Kegiatan tersebut dihadiri langsung oleh Kapolres Barito Timur, AKBP Eddy Santoso, Kasubdit Bintibsos Ditbinmas Polda Kalteng, AKBP Dr. G. Herundo Martho, Kasat Binmas Polres Bartim, AKP Asep Supriadi, pejabat Ditbinmas Polda Kalteng, personel Satbinmas Polres Bartim, serta diikuti sekitar 60 peserta yang terdiri dari unsur FKUB, tokoh masyarakat, tokoh agama, tokoh adat, tokoh pemuda, organisasi kemasyarakatan, tokoh wanita, dan pelajar.
Dalam sambutannya Kapolres Barito Timur, AKBP Eddy Santoso, menegaskan pentingnya kemitraan antara Polri dan masyarakat sebagai kunci utama dalam menciptakan situasi Kamtibmas yang aman dan kondusif, khususnya dalam upaya pencegahan bencana kebakaran hutan dan lahan (karhutla) serta penyelesaian permasalahan sosial di tengah masyarakat.
Sementara itu, Kasubdit Bintibsos Ditbinmas Polda Kalteng, AKBP Dr. G. Herundo Martho, menyampaikan materi dengan tema “Peran Masyarakat dalam Upaya Pencegahan Karhutla dan Pemberdayaan Potensi Masyarakat dalam Memelihara Kamtibmas melalui FKPM”.
Ia menekankan, bahwa strategi pencegahan karhutla harus dilakukan secara preemtif dan preventif, melalui pembinaan, penyuluhan, sosialisasi, komunikasi humanis, serta koordinasi lintas instansi.

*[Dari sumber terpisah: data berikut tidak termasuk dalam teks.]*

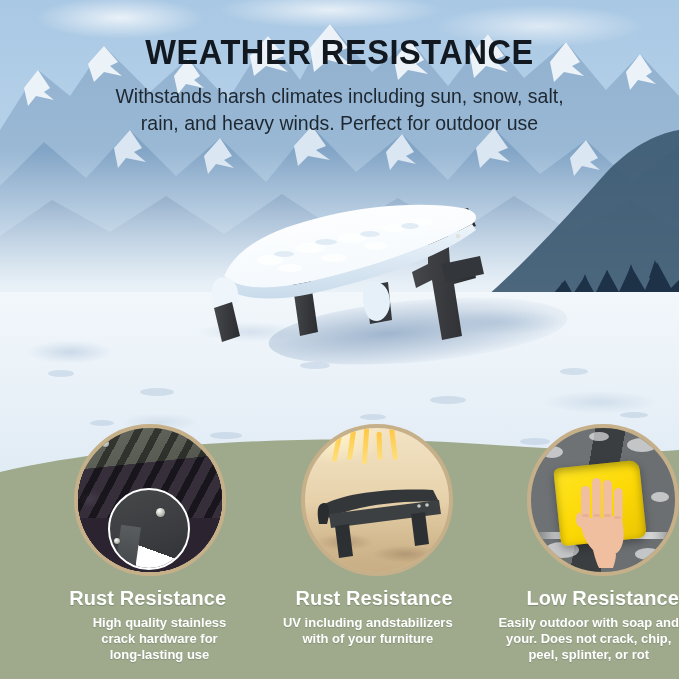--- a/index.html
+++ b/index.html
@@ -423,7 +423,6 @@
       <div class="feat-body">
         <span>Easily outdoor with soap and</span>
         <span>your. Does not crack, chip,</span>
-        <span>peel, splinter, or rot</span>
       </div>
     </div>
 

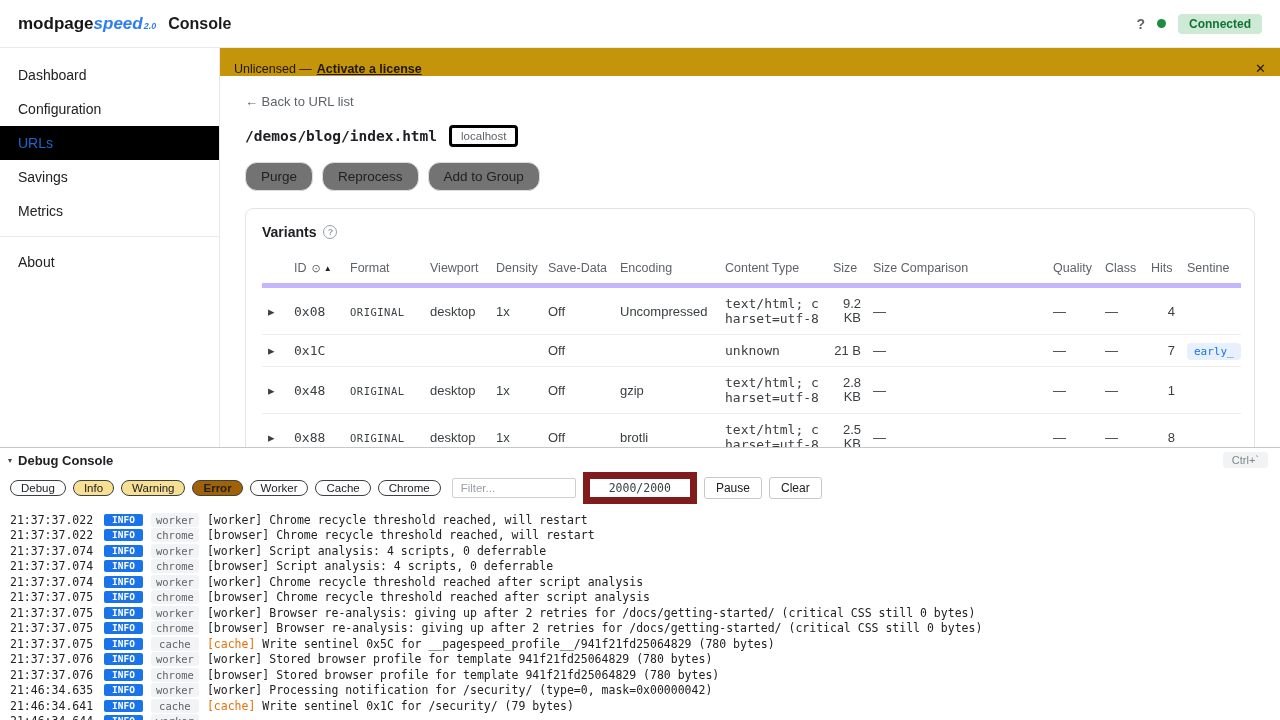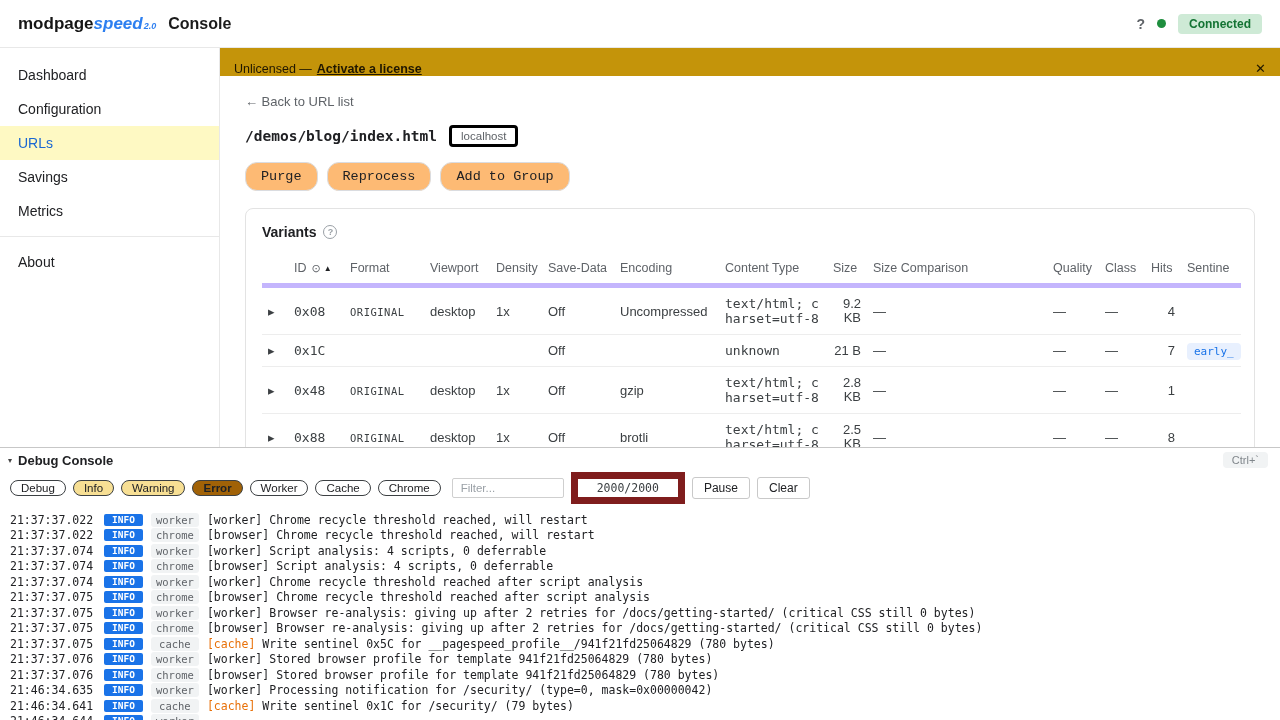--- a/index.html
+++ b/index.html
@@ -25,7 +25,7 @@
   .middle { flex:1 1 auto; display:flex; min-height:0; overflow:hidden; }
   .sidebar { width:220px; flex:0 0 220px; border-right:1px solid #e8e8e8; padding-top:10px; }
   .side-item { padding:9px 18px; font-size:14px; color:#202124; cursor:pointer; }
-  .side-item.active { background:#fef9c3; color:#1967d2; }
+  .side-item.active { background:#000000; color:#1967d2; }
   .side-divider { border-top:1px solid #e8e8e8; margin:8px 0; }
 
   main { flex:1 1 auto; min-width:0; overflow:hidden; display:flex; flex-direction:column; }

Melalui kegiatan ini, peserta juga diberikan pemahaman mengenai peran dan mekanisme FKPM sebagaimana diatur dalam Peraturan Polri Nomor 1 Tahun 2021, sebagai wadah musyawarah antara Polri dan masyarakat lintas suku, agama, ras, dan golongan dalam menyelesaikan permasalahan sosial dan tindak pidana ringan secara adil dan mufakat.
Kasat Binmas Polres Barito Timur, AKP Asep Supriadi, menyampaikan bahwa kegiatan ini merupakan implementasi nyata dari konsep Pemolisian Masyarakat (Polmas), yang menitikberatkan pada kemitraan strategis antara Polri dan masyarakat untuk mendeteksi, mengidentifikasi, serta menyelesaikan permasalahan Kamtibmas secara bersama-sama.
"Melalui pembinaan dan penyuluhan ini, diharapkan tumbuh kesadaran, kepedulian, dan partisipasi aktif seluruh elemen masyarakat dalam menjaga keamanan dan ketertiban, sehingga tercipta lingkungan yang aman, tertib, dan harmonis sebagai kebutuhan bersama,” jelas AKP Asep Supriadi. (zi/jp).